--- START ---
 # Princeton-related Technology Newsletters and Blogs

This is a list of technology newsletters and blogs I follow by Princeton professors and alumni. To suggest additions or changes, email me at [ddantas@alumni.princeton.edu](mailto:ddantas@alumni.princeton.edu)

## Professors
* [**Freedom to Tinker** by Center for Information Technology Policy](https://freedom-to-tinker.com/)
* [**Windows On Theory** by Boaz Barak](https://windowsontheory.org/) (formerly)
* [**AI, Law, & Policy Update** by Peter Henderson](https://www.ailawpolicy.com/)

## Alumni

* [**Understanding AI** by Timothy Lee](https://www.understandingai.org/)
--- END ---
--- START ---
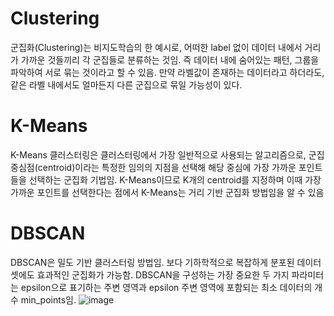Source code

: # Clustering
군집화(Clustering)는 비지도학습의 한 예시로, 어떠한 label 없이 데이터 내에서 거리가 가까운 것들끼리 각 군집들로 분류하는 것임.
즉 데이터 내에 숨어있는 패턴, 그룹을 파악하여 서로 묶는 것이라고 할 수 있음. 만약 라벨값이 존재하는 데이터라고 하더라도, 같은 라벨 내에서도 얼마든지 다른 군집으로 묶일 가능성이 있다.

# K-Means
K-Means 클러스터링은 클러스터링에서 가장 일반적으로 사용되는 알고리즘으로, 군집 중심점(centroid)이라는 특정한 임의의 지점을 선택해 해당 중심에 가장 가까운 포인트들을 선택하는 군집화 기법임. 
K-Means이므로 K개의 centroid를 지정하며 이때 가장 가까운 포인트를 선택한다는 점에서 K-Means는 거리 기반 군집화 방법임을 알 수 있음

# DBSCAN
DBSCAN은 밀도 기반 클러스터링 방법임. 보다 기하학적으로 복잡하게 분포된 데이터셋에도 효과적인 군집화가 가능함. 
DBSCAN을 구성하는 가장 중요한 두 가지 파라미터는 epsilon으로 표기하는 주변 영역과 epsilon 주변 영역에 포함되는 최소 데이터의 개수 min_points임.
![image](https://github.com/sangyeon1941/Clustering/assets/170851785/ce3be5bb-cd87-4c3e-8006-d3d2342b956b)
--- END ---
--- START ---
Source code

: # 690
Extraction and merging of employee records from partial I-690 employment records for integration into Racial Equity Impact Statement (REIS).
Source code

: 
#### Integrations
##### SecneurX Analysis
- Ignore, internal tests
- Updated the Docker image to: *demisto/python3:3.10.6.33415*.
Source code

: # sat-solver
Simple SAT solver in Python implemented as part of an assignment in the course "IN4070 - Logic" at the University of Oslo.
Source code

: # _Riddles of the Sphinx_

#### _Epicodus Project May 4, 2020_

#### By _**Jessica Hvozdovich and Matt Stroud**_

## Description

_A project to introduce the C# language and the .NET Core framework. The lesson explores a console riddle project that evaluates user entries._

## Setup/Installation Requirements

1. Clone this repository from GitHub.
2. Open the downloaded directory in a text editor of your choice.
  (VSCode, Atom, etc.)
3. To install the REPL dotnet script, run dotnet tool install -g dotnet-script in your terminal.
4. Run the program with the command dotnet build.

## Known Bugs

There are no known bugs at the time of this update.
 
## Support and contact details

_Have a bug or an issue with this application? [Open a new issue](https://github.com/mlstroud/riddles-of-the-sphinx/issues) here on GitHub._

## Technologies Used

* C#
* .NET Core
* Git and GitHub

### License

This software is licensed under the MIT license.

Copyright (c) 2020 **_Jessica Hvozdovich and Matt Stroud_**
--- END ---
* [TASK BRIEF]: Can you reproduce, character for character, the stretch of the records from the line containing "This software is" through the line containing "Copyright (c) 2020"?

* [OUTPUT BELOW]:
This software is licensed under the MIT license.

Copyright (c) 2020 **_Jessica Hvozdovich and Matt Stroud_**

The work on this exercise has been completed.